From the line containing "449 172 435" to the last line of the records, reproduce every line exactly and print nothing else.
________________________________________
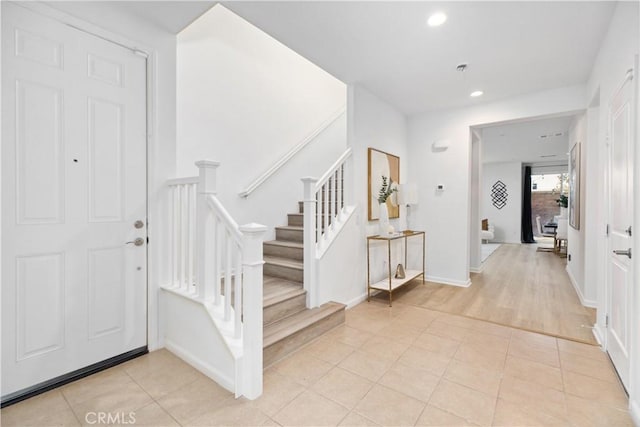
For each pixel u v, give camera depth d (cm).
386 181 404
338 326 289
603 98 246
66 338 193
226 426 158
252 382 179
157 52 234
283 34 249
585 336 266
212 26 326
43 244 183
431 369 213
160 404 174
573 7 211
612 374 206
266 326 247
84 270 200
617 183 207
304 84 443
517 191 950
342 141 511
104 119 208
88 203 201
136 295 226
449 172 435
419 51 274
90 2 199
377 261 396
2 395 170
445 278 443
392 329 282
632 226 173
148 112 231
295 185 420
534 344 251
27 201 176
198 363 210
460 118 424
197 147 310
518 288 420
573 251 451
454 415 167
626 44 188
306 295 287
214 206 211
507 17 224
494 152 795
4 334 170
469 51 274
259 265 183
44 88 182
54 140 186
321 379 201
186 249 233
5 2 167
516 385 194
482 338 263
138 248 227
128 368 211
________________________________________
- [The answer]:
449 172 435
419 51 274
90 2 199
377 261 396
2 395 170
445 278 443
392 329 282
632 226 173
148 112 231
295 185 420
534 344 251
27 201 176
198 363 210
460 118 424
197 147 310
518 288 420
573 251 451
454 415 167
626 44 188
306 295 287
214 206 211
507 17 224
494 152 795
4 334 170
469 51 274
259 265 183
44 88 182
54 140 186
321 379 201
186 249 233
5 2 167
516 385 194
482 338 263
138 248 227
128 368 211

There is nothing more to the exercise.